We’ve got some good news and some bad news. Let’s start with the bad, because we like to save the best for last: You’ll be dealing with your period for a long, long time—and over the course of that long, long time, you will stain, well, just about everything it’s possible to stain. But the good news is that menstrual accidents get less embarrassing the older you get (you know, age and all that)! And the even better news is that there are a ton of great things you can do to fix (and even totally prevent) them. Like…
Employ this (insanely simple!) first line of defense.
When it comes to removing blood-based stains, especially from items made of lightweight fabric like underwear, PJ bottoms, or sheets, first try holding the stained area taut under cold running water—you’ll be amazed at how much stuff a steady stream of H2O can coax out of a garment! Residual stains can be treated using whatever kind of soap you have nearby; hand soap, both liquid and bar, will work, as will liquid laundry detergent or a laundry bar.
Then up your laundry game with blood-removal products.
If you have a particularly heavy flow, you’ll be much more likely to end up with stains on the regular, in which case it’s not a bad idea to know about a few laundry products that are especially good at ghosting ugly blotches. Both oxygenated bleaches and enzymatic cleaners are all-purpose stain treatments that are aces on blood.
Or use everyday items you already have on hand.

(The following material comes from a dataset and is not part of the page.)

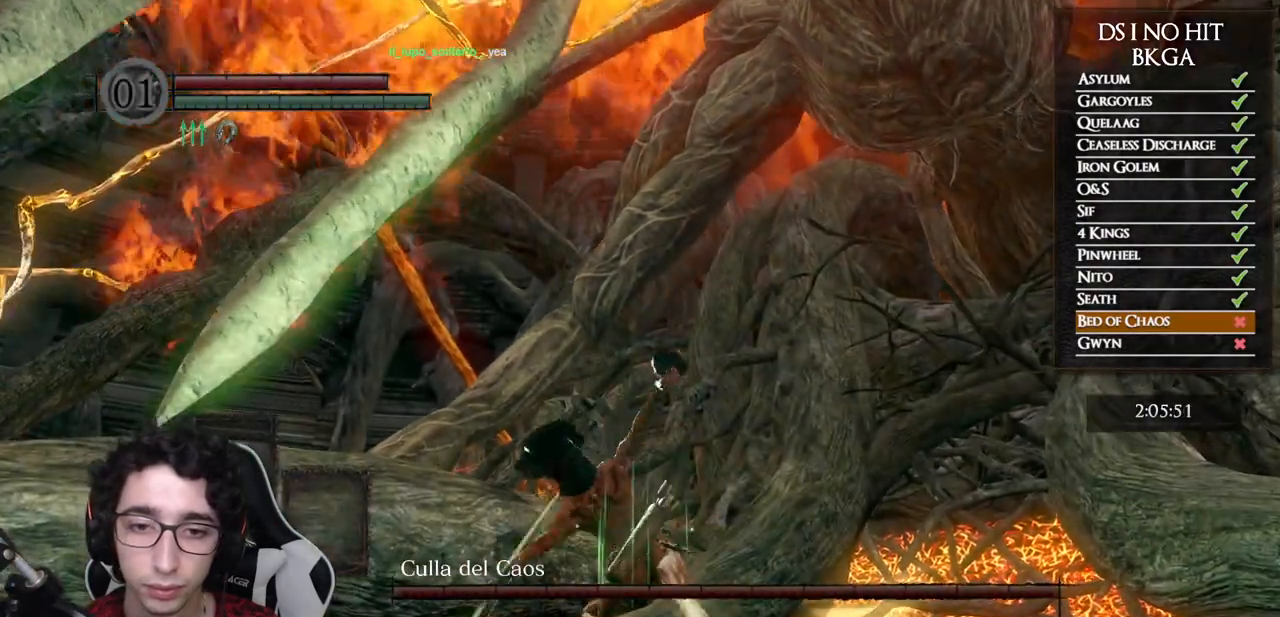
{"buttons": [], "left_stick": "center", "right_stick": "down-right", "events": [[233, "right_stick", "down"], [283, "right_stick", "down-right"]]}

Unfortunately, sometimes period accidents happen when you’re on the go (nightmare scenarios we’ve all lived through include: at school, during a recital, in the middle of a party) with limited stain removal options available. If you can find salt, fantastic! Plain old table salt and cold water do really well getting blood out of clothes. If you’re a contact lens wearer, you can use your saline solution to the same effect, which is pretty handy when you’re traveling.
Something stronger might be needed for older or more set-in stains: There are loads of common household items you can use to remove stubborn blood spots! For lighter coloured clothes, hydrogen peroxide or lemon juice are great options; just be aware that they can cause colour loss on darker items, so test them on an inconspicuous area to be sure they’re safe to use.
Two other super common items, aspirin and baking soda, can also be used to treat blood stains. As far as the aspirin is concerned, crush up a few tablets and mix the resulting powder with water to form a paste that can be applied to the stain. Same thing with the baking soda—just mix some with water to make a paste (how much really depends on how large a stain you’re dealing with!). Allow the paste to sit for at least 30 minutes, up to overnight, and then launder the garment as usual.
Bonus! Here are some just plain weird ways to remove blood stains.
This is where the fun really begins! There are two totally oddball things that will remove blood stains. You ready? The first is unseasoned meat tenderizer. Told you it was weird! It’s really good on older, set-in spots. To use it, sprinkle the stain with the tenderizer powder and add enough water to make a paste. Let that sit for 30 or so minutes, and then rinse with cold water and launder as usual. The second strange-but-true blood remover is your own spit! WE KNOW! It’s totally bizarre, but it really works and is a handy thing to keep in mind when you’re on the go and don’t have anything else on hand.
But what about my comforter, mattress, and mattress pad?!
Yes, those middle-of-the-night leaks sometimes make it all the way onto your bedding. Your sheets should be easy enough to get clean employing any of the products and techniques you use on your clothes, but oversized and/or non-launderable pieces like a comforter, mattress pad, or the mattress itself make things much, much trickier. Fear not! You can use the same products to remove stains from those items, you just need to know how.
For a mattress pad or comforter (or anything else that’s oversized but launderable), treat the stain just like you would one on your clothes and wash it. Note: You may need to take it to a professional laundry if your washing machine isn’t big enough. When it comes to drying, toss clean tennis balls or dryer balls in with the comforter to help redistribute the stuffing and make it nice and fluffy.
The trick with removing stains from a mattress is to use as little liquid as possible—you don’t want to saturate it, or else it will never dry! Pick any of the blood stain removal products mentioned above, and dab it on stains using a cotton ball or a clean rag. The key is to not soak the mattress; don’t be afraid to go slowly and use several applications. Then allow the mattress some time to air dry before re-making the bed. If you live in a damp climate, turning a standing fan toward the mattress will help aid the drying process.
And finally, if at first you don’t succeed…
Try, try again! Sometimes with blood stains, or really with any stains, you need to give it more than one pass to save your clothes. And sometimes you just have to try something different! The important thing to remember is that if a stain doesn’t come out the first time, all is not lost. Give it another shot, and when you’re done, treat yourself to some chocolate. You earned it.